____ EXCERPT TO READ

RS: And, so, at that point in time, they started saying, “Oh, well, some other cons do skits. Maybe we can do some skits.” And we did. We had skits written by one of the really good women from the Houston Whips group, came to Escapade a couple of times, and wrote Jurassic Fandom, or something like that. Was just, (a) adorable, and (b), hysterical. So those were real crowd pleasers, so they did like two years in a row, and after that, you know, we couldn't get, we couldn't get a new one, a new play written every con. So that was when they started getting the singing group, and doing the filks, fannish filks, and doing them between the vid show intermission and stuff like that after, as time went on. But the filks were great fun, and very crowd-pleasing. So I'm kind of sad that we don't get to do those any more.

[Rachael]: Pros. Okay, we all know about Starsky and Hutch, and the fact that they were very close emotionally. With The Professionals, there was a little more distance, because it was coming from Britain. And, but there was still that adventurous life. And it started off as a circuit, and you had to know people, and pass around stories. And the thing that, and again, I'm back to, this was also part of the gay rights world at this point in time. Because we have women who have not ever experienced alternate sexualities getting involved in fandom, and through that becoming more, you know.

________
____ SUPPLIED INFORMATION

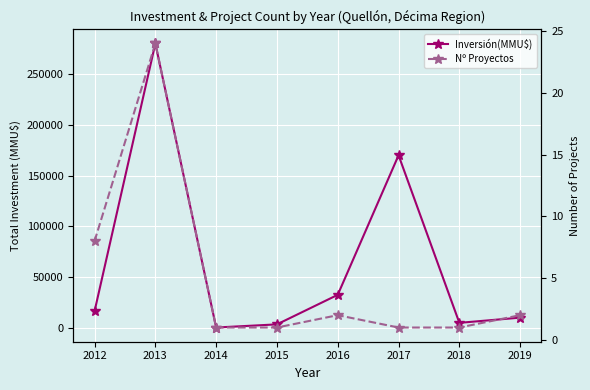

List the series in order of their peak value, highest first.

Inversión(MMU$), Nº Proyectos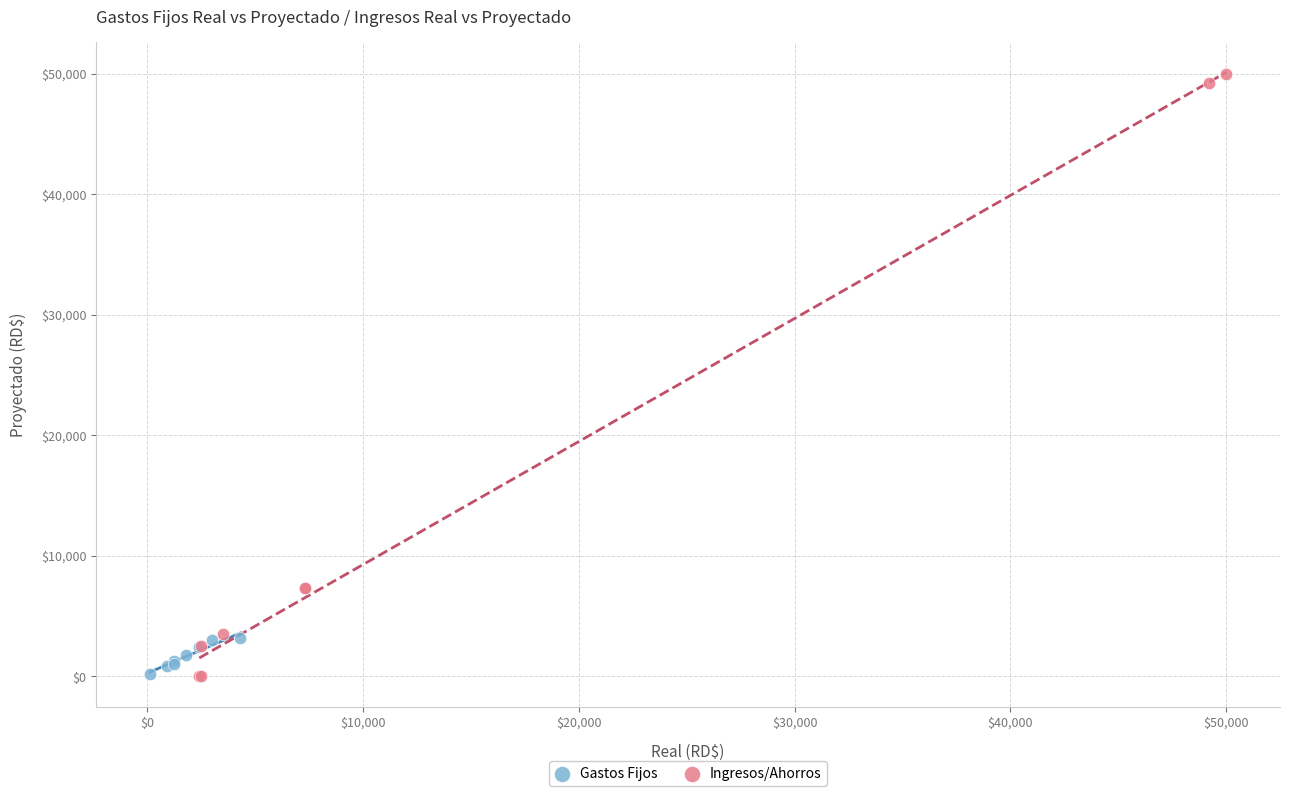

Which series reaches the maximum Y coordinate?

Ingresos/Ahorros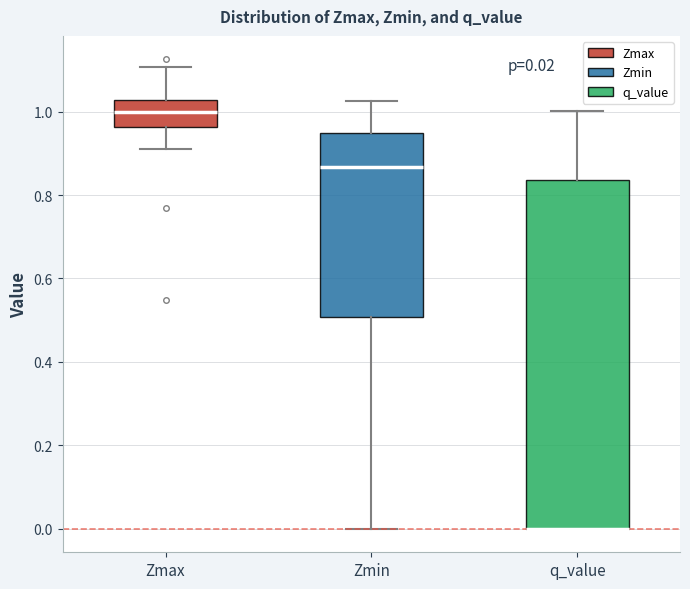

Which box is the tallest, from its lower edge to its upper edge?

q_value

________

_WORK TASK 1:_ Rewrite the stretch of the fandom interview from "[Rachael]: Pros. Okay, we" through "more, you know.", replacing "Britain" with "England".
_WORK TASK 2:_ Recast the paragraph of the fandom interview that begins "RS: And, so, at that point in time" as a bulleted list that keeps its main facts.
_WORK TASK 3:_ List every form of convention entertainment mentioned in the fandom interview.

_EXERCISE RESULT 1:_
[Rachael]: Pros. Okay, we all know about Starsky and Hutch, and the fact that they were very close emotionally. With The Professionals, there was a little more distance, because it was coming from England. And, but there was still that adventurous life. And it started off as a circuit, and you had to know people, and pass around stories. And the thing that, and again, I'm back to, this was also part of the gay rights world at this point in time. Because we have women who have not ever experienced alternate sexualities getting involved in fandom, and through that becoming more, you know.

_EXERCISE RESULT 2:_
- Because other cons did skits, the organizers decided to do skits too.
- The skits were written by a woman from the Houston Whips group who came to Escapade a couple of times. One of her skits was called Jurassic Fandom, or something like that.
- The skits were adorable and hysterical, and they were real crowd pleasers. They ran about two years in a row.
- A new play could not be written for every con, so a singing group began performing fannish filks between the vid show intermission and afterward.
- The filks were great fun and crowd-pleasing, and the speaker is sad they are no longer done.

_EXERCISE RESULT 3:_
- Skits
- Filks (fannish filks performed by a singing group)
- The vid show